→ **Ejercicio breve 1**:
Según el texto de la página, ¿qué le pide el poeta a su nuevo hijo, Cristóbal, que traiga consigo?

------ Texto de la página ------

Enviado por irapavilo


Partes: 1, 2

    1. La familia: un refugio
    2. Un amor con iniciales
    3. Maravillas de la naturaleza
    4. Treinta mil pies de altura
    5. Los seres cotidianos
    6. Ante el espejo

    Más que esto qué puedo decirles,

    detrás de una puerta siempre hay algo

    que nos espera.

    Rafael Arráiz Lucca

    La familia: un refugio

    Fueron los años donde sentí de cerca

    la respiración de una familia sentada a

    la mesa, dadora del orden

    Para Rafael Arráiz Lucca su familia le permite ejercer un amor que se traduce en moralejas y reflexiones, en constataciones acerca de aquello que le otorga sentido a la vida y le da valor a la existencia.

    El poeta se alimenta de un amor familiar doble, de uno que proviene de aguas arriba y de otro que se origina aguas abajo. Sus ancestros son evocados por el escritor, incluso cuando se asoma a "la ventana del espejo", para preguntar y responderse a la vez: "¿Quién esplende en mi mirada? / Veo los ojos de mi madre en los míos: / sus cejas levemente protuberantes, / como unas discretas cordilleras, / cayendo sobre los párpados. Ahora vislumbro la sonrisa de mi padre en la mía: / su rictus para desenvainar el brote perspicaz de la ironía. / Creo ver en el mentón partido / la misma división que llevaba mi abuelo / desconocido y recatado en el desván de las fotografías". Sus hijos también se hacen presentes en la poesía de Arráiz para ayudarle a rescatar el pasado y para anticipar el irremediable futuro: "Esa es la luna / que vieron mis padres / y la que miran mis hijos. / Se ocultaba / cuando nací / quizás brille / cuando me vaya".

    Los hijos, Eugenia y Cristóbal, ocuparon y ocupan un lugar prominente en la emoción del poeta, quien ante la llegada de una inevitable descendencia, vuelca su alegría, su sorpresa, el desacomodo por la nueva condición asumida, en forma de consejos y admoniciones, de advertencias que Eugenia, la primogénita, recibe primero antes de que Arráiz confirme, al momento del nacimiento de Cristóbal, una incertidumbre creciente y un desconcierto profundo que se traduce en una ausencia de palabras (agotadas todas quizás en ese inmenso esfuerzo de construirle un instrumental de viaje para la vida a Eugenia) que le llevan a pedirle, a su nuevo hijo, desde el miedo y la imposibilidad del poema, que por favor traiga consigo un "mapa para esta familia extraviada".

    Extravío familiar proveniente de un sesudo ejercicio llevado a cabo casi tres años atrás, cuando el amor con Guadalupe rindió su primer fruto en forma de una niña llamada sonoramente Eugenia, quien, al nacer, ya lo tenía aparentemente todo dispuesto, porque una tradición de familia la albergó en el mismo moisés que utilizó la abuela para acunar en su momento la alegría de los bisabuelos del poeta.

    Así llega Eugenia al mundo y al afecto de un padre que se vale de la poesía para construirle a su hija un manual útil y amoroso, contentivo de "algunas instrucciones" que le indiquen "las precauciones necesarias", luego de que deje de andar sola e irresponsable por el imperio de su mundo. Manual de instrucciones que Arráiz compila recurriendo a los preceptos y valores que, en su criterio, son necesarios para construir una existencia basada en: el reconocimiento de la pluralidad que al momento del nacimiento a la vida se traduce en "escarpines de muchos colores", la constatación de que "la impunidad no existe", la necesidad de contar con habilidades propias que le permitan a Eugenia comprender que "los "muchos aviones que pasan, pasan / si no te calificas para subir a sus escaleras".

------

→ **Ejercicio breve 2**:
Reproduce sin cambios las filas que van desde el comienzo de las filas hasta la línea que contiene "building: (142, 305)", ambas incluidas.

------ Filas de datos ------

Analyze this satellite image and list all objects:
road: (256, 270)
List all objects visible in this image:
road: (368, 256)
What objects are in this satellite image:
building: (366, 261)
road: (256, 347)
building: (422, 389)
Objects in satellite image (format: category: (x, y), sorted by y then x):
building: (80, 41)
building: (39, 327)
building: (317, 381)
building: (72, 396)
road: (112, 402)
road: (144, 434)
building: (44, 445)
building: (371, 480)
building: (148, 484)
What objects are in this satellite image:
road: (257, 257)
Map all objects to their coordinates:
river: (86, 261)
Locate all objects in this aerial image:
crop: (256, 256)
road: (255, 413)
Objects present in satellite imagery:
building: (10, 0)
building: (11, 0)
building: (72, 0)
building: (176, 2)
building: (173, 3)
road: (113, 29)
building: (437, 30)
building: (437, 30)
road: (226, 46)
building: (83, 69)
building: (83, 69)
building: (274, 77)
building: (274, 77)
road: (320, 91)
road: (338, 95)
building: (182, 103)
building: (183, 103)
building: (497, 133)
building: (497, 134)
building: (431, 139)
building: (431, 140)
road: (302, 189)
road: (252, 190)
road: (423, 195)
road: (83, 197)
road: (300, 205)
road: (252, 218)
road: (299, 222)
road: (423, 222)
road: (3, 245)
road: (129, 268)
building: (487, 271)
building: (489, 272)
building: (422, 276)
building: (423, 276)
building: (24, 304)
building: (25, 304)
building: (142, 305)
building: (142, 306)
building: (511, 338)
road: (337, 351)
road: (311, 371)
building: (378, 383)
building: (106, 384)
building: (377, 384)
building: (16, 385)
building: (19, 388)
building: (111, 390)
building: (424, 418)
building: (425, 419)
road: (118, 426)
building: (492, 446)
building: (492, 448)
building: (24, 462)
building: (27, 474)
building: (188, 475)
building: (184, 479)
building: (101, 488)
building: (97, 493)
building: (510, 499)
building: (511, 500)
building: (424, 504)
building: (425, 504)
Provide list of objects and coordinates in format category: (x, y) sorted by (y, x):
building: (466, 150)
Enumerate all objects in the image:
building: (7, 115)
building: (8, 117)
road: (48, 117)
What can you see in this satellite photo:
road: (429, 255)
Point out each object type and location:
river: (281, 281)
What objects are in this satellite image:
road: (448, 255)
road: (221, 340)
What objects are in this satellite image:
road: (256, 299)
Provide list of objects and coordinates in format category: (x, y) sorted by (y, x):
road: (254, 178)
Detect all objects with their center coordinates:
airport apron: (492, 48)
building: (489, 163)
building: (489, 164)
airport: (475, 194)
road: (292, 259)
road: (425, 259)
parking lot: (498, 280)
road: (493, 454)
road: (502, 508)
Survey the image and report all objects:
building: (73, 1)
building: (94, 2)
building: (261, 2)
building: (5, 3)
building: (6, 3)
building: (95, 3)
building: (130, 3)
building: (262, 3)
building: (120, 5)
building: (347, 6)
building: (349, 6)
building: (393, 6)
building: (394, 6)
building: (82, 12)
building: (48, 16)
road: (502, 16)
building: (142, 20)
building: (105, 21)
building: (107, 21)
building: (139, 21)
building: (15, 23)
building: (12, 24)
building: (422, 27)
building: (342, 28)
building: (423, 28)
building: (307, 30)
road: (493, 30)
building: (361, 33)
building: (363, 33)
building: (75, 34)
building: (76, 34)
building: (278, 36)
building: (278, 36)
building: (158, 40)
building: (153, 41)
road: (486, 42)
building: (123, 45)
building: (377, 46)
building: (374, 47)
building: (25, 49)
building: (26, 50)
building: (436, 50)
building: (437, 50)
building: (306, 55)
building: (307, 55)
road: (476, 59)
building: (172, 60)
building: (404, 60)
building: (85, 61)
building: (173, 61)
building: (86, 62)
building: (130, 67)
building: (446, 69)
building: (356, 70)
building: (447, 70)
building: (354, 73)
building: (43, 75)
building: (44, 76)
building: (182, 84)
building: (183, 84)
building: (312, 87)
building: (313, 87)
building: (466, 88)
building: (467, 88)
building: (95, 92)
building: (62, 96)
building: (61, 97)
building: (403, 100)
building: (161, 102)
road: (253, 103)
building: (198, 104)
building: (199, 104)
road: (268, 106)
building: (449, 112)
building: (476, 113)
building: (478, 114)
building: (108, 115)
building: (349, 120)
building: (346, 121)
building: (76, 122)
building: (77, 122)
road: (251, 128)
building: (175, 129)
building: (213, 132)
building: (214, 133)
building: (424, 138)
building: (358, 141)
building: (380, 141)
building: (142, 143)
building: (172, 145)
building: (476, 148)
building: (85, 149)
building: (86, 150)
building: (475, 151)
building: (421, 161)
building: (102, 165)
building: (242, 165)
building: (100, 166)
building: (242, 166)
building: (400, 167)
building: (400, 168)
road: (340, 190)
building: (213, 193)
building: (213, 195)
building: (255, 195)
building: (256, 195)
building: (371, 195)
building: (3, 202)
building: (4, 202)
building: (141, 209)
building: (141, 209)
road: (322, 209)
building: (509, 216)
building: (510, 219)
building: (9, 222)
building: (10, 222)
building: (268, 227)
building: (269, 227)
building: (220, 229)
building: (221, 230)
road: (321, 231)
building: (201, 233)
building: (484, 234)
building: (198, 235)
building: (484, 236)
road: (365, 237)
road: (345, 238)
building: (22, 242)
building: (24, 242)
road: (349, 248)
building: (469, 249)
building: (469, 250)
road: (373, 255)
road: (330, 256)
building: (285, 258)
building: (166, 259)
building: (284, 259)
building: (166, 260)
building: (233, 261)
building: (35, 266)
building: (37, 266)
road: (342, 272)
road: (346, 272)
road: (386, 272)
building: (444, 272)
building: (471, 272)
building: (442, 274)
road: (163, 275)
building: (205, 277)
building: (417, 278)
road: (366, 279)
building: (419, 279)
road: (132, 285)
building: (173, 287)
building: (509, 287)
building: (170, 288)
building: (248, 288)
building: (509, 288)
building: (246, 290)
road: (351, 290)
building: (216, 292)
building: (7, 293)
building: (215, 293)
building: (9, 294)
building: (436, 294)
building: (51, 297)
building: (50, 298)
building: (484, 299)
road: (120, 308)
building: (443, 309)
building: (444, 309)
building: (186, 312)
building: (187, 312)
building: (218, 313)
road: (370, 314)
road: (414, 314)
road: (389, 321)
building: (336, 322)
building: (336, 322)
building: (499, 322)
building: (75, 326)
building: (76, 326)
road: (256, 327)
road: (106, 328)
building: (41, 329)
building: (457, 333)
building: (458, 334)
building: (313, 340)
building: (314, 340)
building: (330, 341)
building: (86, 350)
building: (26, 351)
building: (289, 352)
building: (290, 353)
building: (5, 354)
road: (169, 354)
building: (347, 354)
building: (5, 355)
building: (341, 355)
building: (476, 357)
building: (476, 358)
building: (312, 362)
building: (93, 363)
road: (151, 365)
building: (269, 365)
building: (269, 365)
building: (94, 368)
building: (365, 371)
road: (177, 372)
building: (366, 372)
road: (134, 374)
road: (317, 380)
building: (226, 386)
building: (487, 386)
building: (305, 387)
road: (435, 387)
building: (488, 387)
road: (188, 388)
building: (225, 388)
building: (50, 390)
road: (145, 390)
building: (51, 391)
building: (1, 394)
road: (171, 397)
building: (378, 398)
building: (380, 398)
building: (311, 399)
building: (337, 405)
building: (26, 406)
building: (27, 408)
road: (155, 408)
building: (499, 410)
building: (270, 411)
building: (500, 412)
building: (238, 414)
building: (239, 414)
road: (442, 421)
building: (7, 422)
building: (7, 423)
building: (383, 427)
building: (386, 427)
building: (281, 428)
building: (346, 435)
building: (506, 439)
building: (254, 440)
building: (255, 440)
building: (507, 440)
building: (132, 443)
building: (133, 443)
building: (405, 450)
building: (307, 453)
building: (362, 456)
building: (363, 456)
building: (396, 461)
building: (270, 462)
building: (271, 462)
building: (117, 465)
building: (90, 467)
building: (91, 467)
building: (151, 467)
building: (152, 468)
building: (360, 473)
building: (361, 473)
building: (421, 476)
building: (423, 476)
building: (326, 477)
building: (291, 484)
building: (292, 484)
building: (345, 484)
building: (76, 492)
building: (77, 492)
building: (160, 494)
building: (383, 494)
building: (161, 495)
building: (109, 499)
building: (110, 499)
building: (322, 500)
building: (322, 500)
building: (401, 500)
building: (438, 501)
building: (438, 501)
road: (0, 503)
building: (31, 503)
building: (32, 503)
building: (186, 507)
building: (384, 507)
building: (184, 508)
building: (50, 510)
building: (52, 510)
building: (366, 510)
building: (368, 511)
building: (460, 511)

------

→ **Respuesta esperada 1**:
Un "mapa para esta familia extraviada".

→ **Respuesta esperada 2**:
Analyze this satellite image and list all objects:
road: (256, 270)
List all objects visible in this image:
road: (368, 256)
What objects are in this satellite image:
building: (366, 261)
road: (256, 347)
building: (422, 389)
Objects in satellite image (format: category: (x, y), sorted by y then x):
building: (80, 41)
building: (39, 327)
building: (317, 381)
building: (72, 396)
road: (112, 402)
road: (144, 434)
building: (44, 445)
building: (371, 480)
building: (148, 484)
What objects are in this satellite image:
road: (257, 257)
Map all objects to their coordinates:
river: (86, 261)
Locate all objects in this aerial image:
crop: (256, 256)
road: (255, 413)
Objects present in satellite imagery:
building: (10, 0)
building: (11, 0)
building: (72, 0)
building: (176, 2)
building: (173, 3)
road: (113, 29)
building: (437, 30)
building: (437, 30)
road: (226, 46)
building: (83, 69)
building: (83, 69)
building: (274, 77)
building: (274, 77)
road: (320, 91)
road: (338, 95)
building: (182, 103)
building: (183, 103)
building: (497, 133)
building: (497, 134)
building: (431, 139)
building: (431, 140)
road: (302, 189)
road: (252, 190)
road: (423, 195)
road: (83, 197)
road: (300, 205)
road: (252, 218)
road: (299, 222)
road: (423, 222)
road: (3, 245)
road: (129, 268)
building: (487, 271)
building: (489, 272)
building: (422, 276)
building: (423, 276)
building: (24, 304)
building: (25, 304)
building: (142, 305)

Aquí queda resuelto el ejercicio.